Work from home plans in 2014? Take notice.
If you want to work from home, then one of the first things you should do is recalibrate your expectations. There is a certain charm that comes with the decision prior to rolling up your sleeves and actually doing it. If you’re blinded by this charm, it can be difficult making the necessary adjustments for success.
After close to six years of full-time work from home experience, there are some things I hear from hopefuls that immediately send my eyes rolling into the back of my head. With that said, I’m not writing this to discourage you, but to help you set realistic expectations. So if you think you want to pursue this path, first ready yourself for some of the challenges you’re going to face.
One: You Work Harder.
Before leaving the office environment, you’re probably thinking how great it will be to escape the prying and judgmental eyes of your boss eight to 10 hours per day. For the first couple of days, it is awesome until you realize that no one is there to motivate you into getting things done. And especially if you work for yourself, that can be a scary thing.
(No work, no eat.)
Once you come to grips with what is at stake, you’ll find yourself become something of a workaholic as the panic sets in. From there, it becomes quickly apparent that you need more structure and less freedom. Question is: are you the type of person, who can self-provide? Here are some additional tips from Nigel Marsh on work-life balance:
Two: Your Schedule Gets Tougher To Manage.

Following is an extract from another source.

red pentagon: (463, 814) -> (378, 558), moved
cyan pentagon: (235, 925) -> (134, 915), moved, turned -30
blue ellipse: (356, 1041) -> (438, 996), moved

In my own business, I’m up to 11 regular clients. Without productivity apps, such as Wunderlist and 30/30, I would be completely lost as to what should come next. When you get to this point, you have to prioritize work by profitability without stamping on the expectations of your agreements. That means more product management skills and more work, even as you make billing arrangements to keep cash flowing in.
Three: You’re Your Own Boss. (Ha!)
When I first became a full-time freelancer, it was common to tell people what I did and then get that “Lucky you” look as they said, “You’re your own boss now!” Ha! Leaving the office environment took me from one boss to several. You have to be careful when marveling at your newfound freedom. Get too proud of yourself, and you won’t put the customer first. That leads to shoddy work, fewer clients, and lower income.

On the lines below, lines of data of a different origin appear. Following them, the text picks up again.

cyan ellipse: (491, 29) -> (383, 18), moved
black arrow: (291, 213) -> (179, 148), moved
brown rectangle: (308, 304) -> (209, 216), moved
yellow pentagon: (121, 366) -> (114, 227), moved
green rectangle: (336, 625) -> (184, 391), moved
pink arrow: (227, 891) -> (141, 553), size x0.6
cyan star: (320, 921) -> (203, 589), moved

Four: Your Loved Ones Just Don’t Get It.
When people find out you work for yourself (or from home), they’ll start thinking your schedule isn’t as important as when you worked in an office, when it’s actually more important. I can’t tell you how many times friends and family have acted bothered — whether they’re joking or not — that I didn’t answer my phone at 10 a.m. or 2:30 in the afternoon.
You’re going to learn a lot when you work from home, and you won’t like everything you discover. Still, the flexibility and empowerment is worth every extra moment you spend working. If this is your dream for 2014, set realistic expectations and plow forward, full-steam-ahead.